| Extrait choisi |
►

La musique du silence

Philippe Cornet
Philippe Cornet Journaliste musique

Adam Wiltzie et sa formation A Winged Victory for the Sullen Chamber Orchestra, se produisent dans le programme néo-classique Silence Is Sexy de l’Ancienne Belgique. Repères.

L’AB aime les concepts : d’ici à la fin mai, la salle bruxelloise du boulevard Anspach propose deux soirées sous la bannière Silence Is Sexy. Rien à voir avec la mode burlesque même si le titre vise bien un autre type d’effeuillage, celui de musiques classiques qui cherchent davantage le dépouillement que la surenchère. Le propos existe au moins depuis que John Cage a travaillé, il y a un demi-siècle, sur la notion de silence. Terme volontiers associé aux productions du label allemand ECM, définissant son univers esthétique comme  » le plus beau son après le silence « . Né en 1969 à New York, Adam Willtzie est sans doute cousin ou neveu de ces écoles-là, avec les caractéristiques d’une époque qui démonte les barrières des genres : lorsqu’on le rencontre dans son quartier général bruxellois de la rue des Flandres, en ce début mai, il nous fait entendre sa dernière production, musique de pub pour la dernière sport Range Rover.

C’est le même compositeur, autodidacte, qui sera dans quelques jours en concert à l’Ancienne Belgique, dévoilant de longues compositions fluidifiées par le piano et les cordes, loin de toute idée de consumérisme à moteur.  » Ce sont les gens de l’Ancienne Belgique qui ont eu l’idée de Silence Is Sexy, sans doute parce que notre musique est calme et demande au public une attention particulière « . Comme on peut l’entendre sur un premier album sorti l’année dernière, Wiltzie et son comparse américain Dustin O’Halloran, confectionnent des  » drones « . Comme les avions-espions du même nom, ces saillies sonores évoquent un fleuve qui gronde et grossit jusqu’au climax où le filet d’eau initial devient un véritable Niagara. Ou s’assèche éventuellement sur des accords de clavier évoquant Satie ou Debussy.

◄

| Consignes |
1. D'après l'article sur A Winged Victory for the Sullen, en quelle année et dans quelle ville Adam Wiltzie est-il né ?
2. Poursuivez l'article sur A Winged Victory for the Sullen après sa dernière phrase.

| Données fournies |
►

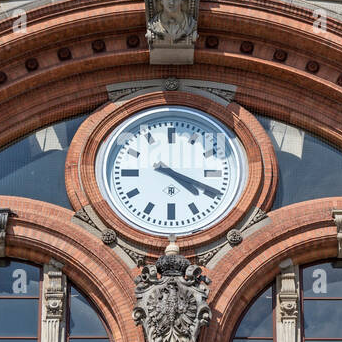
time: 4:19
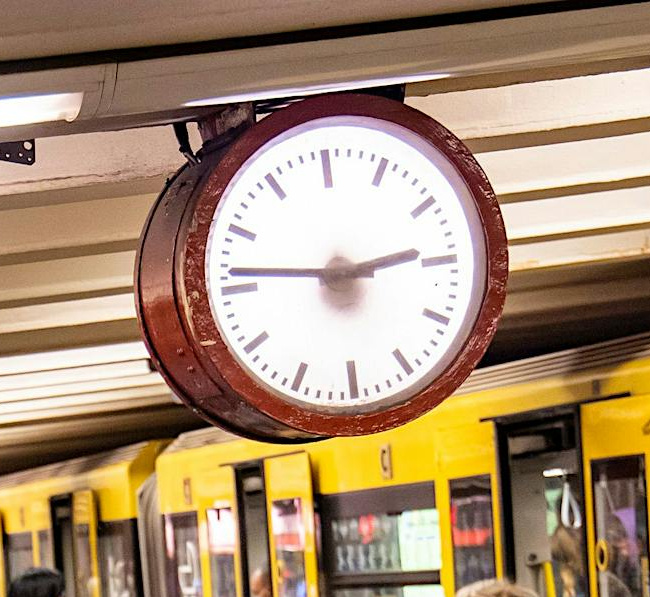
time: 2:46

◄
►

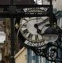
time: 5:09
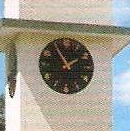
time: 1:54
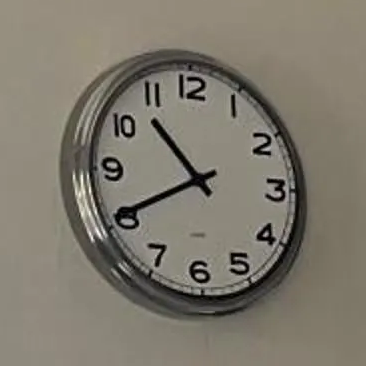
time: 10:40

◄

| Réponses |
1. En 1969, à New York.

2.
Une forme de néo-classicisme aux sensations organiques et tactiles, sans réelle préoccupation de structure évolutive : l’écoute transporte indéniablement loin des géniales gymnopédies de Bach ou Mozart tout en évitant la sécheresse sentimentale du contemporain à la Boulez. Sans doute parce que des compositeurs comme Wiltzie – né en pleine apoplexie Woodstock – ont intégré dans leur ADN diverses cultures pop et plus encore. Le New-Yorkais a d’ailleurs été ingénieur du son en concert pour les groupes Mercury Rev et Flaming Lips, originaux flamboyants de l’actuel rock américain. Chez ce Bruxellois depuis dix ans –  » la ville me rappelle le New York de mon enfance, louche, malodorante et dangereuse [sic] – la lenteur du tempo intègre d’autres sortes d’orages. Cinématographiques, évocateurs lointains de Chopin comme du Floyd – qu’Adam consommait dans l’enfance – redéfinissant dans la frénésie anxiogène de 2012 tout ce qui ramène à une forme de vérité.

La lenteur, la réflexion, le sentiment, la beauté et même des parfums de pureté dans ce monde de brutes soumis au zapping et au décorum du merchandising. Pour aboutir à une expérience sonore, unique et plutôt ravissante.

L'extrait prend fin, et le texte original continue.